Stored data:

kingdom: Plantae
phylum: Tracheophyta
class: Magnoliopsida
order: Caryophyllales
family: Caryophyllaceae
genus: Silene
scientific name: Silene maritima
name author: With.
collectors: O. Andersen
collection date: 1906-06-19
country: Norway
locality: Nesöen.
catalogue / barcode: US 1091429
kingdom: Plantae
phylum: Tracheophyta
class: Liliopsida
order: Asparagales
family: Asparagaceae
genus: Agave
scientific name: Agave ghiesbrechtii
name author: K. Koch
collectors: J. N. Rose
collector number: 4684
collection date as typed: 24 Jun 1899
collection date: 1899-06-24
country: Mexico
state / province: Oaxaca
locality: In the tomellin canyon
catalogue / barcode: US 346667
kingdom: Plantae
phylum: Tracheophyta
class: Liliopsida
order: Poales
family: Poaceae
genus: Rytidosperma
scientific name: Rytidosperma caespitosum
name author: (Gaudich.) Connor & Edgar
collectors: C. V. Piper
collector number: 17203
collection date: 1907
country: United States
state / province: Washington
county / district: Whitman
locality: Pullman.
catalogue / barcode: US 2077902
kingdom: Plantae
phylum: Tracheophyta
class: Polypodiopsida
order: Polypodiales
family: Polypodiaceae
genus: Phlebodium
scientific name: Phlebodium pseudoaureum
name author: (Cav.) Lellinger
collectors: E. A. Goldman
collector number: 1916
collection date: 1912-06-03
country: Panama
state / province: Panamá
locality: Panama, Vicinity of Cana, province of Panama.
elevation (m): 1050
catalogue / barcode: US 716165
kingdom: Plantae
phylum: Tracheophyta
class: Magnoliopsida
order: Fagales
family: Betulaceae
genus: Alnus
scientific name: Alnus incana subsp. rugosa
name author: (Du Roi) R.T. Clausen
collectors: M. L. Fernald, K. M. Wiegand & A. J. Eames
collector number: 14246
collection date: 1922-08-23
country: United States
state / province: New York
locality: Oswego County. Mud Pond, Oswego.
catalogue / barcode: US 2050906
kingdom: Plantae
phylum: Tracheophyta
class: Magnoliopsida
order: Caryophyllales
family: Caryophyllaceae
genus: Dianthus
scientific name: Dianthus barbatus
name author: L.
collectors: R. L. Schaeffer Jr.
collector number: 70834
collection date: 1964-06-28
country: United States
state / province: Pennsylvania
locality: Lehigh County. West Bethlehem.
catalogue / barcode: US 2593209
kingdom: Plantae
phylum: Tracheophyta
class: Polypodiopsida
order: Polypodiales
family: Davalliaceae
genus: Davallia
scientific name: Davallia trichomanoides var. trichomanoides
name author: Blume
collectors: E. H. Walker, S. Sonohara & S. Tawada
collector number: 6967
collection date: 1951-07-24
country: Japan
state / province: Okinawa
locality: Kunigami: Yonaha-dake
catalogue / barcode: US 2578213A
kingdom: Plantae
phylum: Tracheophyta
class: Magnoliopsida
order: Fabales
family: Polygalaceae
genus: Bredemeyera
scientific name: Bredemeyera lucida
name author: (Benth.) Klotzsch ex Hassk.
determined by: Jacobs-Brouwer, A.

• [To be done]: Reproduce the lines above without changes, starting at the first line of the entries and ending after the line that contains "order: Asparagales".

• [The reply]:
kingdom: Plantae
phylum: Tracheophyta
class: Magnoliopsida
order: Caryophyllales
family: Caryophyllaceae
genus: Silene
scientific name: Silene maritima
name author: With.
collectors: O. Andersen
collection date: 1906-06-19
country: Norway
locality: Nesöen.
catalogue / barcode: US 1091429
kingdom: Plantae
phylum: Tracheophyta
class: Liliopsida
order: Asparagales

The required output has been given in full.